**ENTRIES PROVIDED**
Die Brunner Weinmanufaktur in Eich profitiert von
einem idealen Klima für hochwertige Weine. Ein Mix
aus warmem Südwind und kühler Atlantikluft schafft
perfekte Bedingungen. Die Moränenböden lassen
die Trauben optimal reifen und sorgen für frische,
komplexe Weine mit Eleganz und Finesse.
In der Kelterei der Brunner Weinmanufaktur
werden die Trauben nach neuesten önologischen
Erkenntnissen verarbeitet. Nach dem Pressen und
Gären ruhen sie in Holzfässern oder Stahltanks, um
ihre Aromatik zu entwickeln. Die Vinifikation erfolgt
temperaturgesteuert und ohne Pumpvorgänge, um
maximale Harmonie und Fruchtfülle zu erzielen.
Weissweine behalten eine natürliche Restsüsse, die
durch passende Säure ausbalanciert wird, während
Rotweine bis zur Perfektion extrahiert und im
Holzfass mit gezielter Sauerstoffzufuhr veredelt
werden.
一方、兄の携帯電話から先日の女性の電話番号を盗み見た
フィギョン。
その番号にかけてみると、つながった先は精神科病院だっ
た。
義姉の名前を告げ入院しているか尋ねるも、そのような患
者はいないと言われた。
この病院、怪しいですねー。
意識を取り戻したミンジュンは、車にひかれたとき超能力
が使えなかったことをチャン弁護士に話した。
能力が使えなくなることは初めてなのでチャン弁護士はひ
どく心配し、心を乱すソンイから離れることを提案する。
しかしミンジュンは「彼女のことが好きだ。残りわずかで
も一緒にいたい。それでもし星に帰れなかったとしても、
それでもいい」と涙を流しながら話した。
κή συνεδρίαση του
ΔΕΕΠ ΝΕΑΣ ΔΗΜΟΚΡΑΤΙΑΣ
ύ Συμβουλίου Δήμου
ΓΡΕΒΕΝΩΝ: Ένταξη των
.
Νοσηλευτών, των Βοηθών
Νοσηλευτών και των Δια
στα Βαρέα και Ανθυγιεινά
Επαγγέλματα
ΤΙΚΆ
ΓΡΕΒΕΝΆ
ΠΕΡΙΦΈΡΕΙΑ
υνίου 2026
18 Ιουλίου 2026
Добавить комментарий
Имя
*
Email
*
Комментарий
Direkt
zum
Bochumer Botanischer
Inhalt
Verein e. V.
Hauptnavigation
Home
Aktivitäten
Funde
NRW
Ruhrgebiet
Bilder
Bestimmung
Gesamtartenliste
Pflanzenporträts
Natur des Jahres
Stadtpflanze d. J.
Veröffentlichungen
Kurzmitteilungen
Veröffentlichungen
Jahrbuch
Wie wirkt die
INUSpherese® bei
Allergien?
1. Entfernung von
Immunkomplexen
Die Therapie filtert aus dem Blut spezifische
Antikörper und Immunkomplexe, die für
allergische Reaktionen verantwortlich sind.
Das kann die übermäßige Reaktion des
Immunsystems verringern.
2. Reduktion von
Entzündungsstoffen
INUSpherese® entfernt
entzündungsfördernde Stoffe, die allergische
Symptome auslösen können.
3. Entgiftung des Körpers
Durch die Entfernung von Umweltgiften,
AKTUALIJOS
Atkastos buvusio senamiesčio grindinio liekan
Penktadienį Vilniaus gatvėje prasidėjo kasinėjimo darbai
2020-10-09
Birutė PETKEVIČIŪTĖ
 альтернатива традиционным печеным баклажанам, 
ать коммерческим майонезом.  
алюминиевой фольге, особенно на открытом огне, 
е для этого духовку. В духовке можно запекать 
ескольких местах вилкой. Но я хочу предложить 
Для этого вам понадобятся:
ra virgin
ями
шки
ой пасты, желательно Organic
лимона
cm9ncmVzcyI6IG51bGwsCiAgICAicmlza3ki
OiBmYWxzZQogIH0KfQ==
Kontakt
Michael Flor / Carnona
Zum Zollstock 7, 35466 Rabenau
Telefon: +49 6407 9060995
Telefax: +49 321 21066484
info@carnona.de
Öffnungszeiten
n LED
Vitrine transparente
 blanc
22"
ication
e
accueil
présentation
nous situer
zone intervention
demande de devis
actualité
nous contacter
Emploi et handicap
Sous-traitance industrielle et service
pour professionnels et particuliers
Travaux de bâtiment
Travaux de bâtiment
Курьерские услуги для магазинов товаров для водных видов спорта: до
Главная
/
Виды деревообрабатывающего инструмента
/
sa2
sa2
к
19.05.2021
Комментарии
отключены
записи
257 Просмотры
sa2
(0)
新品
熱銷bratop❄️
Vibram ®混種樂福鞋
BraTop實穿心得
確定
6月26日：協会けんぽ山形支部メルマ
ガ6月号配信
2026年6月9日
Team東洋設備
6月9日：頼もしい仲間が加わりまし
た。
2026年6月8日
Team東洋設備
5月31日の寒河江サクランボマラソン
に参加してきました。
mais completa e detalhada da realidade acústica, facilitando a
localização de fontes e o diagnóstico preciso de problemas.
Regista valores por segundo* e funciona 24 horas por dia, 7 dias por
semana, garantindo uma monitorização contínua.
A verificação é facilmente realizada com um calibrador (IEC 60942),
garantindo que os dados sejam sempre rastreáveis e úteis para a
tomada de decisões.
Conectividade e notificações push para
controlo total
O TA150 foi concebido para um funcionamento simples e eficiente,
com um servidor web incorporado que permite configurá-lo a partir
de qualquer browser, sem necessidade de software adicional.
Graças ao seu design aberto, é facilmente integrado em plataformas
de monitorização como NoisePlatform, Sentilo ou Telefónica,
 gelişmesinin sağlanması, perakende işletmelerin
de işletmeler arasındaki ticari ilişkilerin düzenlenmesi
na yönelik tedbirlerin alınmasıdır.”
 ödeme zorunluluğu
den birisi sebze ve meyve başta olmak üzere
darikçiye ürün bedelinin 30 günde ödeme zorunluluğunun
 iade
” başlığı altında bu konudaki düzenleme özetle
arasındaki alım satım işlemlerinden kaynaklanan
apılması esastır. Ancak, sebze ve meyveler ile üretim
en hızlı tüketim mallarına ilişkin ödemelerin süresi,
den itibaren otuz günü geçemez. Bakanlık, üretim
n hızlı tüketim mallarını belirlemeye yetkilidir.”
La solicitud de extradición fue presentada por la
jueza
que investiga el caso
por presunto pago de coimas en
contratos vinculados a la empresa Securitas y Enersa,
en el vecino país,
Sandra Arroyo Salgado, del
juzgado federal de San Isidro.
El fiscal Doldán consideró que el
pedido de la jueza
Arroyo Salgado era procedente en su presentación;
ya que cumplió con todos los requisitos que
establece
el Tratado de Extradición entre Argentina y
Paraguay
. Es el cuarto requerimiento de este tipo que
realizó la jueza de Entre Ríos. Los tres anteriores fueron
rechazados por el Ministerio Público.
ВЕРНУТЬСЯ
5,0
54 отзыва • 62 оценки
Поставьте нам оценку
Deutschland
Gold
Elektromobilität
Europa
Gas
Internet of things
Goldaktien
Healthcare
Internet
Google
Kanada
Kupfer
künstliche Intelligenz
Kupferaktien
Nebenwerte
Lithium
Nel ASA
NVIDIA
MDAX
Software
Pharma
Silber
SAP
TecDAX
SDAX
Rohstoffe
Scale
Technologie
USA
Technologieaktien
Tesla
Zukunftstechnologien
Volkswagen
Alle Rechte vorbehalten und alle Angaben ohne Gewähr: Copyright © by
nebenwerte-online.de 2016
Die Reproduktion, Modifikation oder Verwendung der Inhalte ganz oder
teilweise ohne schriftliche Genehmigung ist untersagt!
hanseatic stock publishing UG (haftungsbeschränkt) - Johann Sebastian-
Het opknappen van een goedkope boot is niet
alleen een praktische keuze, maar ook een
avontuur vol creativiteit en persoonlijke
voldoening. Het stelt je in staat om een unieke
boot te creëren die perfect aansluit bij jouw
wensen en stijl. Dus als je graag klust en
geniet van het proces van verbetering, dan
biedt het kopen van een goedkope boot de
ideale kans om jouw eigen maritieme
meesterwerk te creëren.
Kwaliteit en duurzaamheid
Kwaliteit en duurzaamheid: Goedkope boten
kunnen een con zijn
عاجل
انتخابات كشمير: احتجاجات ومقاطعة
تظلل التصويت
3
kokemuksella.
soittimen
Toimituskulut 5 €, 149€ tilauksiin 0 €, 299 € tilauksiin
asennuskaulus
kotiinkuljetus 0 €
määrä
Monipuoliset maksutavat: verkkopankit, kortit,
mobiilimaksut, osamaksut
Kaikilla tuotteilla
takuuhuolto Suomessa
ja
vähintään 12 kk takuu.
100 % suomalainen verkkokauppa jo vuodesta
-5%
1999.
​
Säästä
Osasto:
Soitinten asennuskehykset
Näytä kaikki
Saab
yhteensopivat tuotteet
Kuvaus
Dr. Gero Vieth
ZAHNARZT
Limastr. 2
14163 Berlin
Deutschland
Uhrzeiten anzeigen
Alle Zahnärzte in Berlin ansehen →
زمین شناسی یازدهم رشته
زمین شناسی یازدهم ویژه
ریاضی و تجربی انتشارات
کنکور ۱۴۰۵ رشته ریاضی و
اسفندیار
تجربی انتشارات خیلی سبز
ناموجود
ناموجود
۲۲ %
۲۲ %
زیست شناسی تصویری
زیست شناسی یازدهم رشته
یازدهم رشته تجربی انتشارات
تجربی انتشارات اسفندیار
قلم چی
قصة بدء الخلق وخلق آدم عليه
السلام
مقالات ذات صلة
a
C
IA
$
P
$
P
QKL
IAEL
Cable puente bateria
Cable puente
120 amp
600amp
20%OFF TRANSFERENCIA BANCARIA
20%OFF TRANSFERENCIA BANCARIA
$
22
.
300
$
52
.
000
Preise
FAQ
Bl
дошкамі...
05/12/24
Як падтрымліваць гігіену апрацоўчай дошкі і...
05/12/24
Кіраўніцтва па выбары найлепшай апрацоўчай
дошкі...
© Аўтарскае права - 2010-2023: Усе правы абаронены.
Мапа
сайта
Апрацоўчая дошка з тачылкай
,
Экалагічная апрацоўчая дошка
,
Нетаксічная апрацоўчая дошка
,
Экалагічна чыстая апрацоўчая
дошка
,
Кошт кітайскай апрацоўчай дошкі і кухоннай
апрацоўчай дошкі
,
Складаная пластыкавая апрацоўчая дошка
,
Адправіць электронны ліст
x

**TASK REQUIREMENTS**
Starting at the line with "künstliche Intelligenz" and ending at the line with "alleen een praktische keuze, maar ook een", print each line of the listing above exactly, with no other lines.

**ANSWER AREA**
künstliche Intelligenz
Kupferaktien
Nebenwerte
Lithium
Nel ASA
NVIDIA
MDAX
Software
Pharma
Silber
SAP
TecDAX
SDAX
Rohstoffe
Scale
Technologie
USA
Technologieaktien
Tesla
Zukunftstechnologien
Volkswagen
Alle Rechte vorbehalten und alle Angaben ohne Gewähr: Copyright © by
nebenwerte-online.de 2016
Die Reproduktion, Modifikation oder Verwendung der Inhalte ganz oder
teilweise ohne schriftliche Genehmigung ist untersagt!
hanseatic stock publishing UG (haftungsbeschränkt) - Johann Sebastian-
Het opknappen van een goedkope boot is niet
alleen een praktische keuze, maar ook een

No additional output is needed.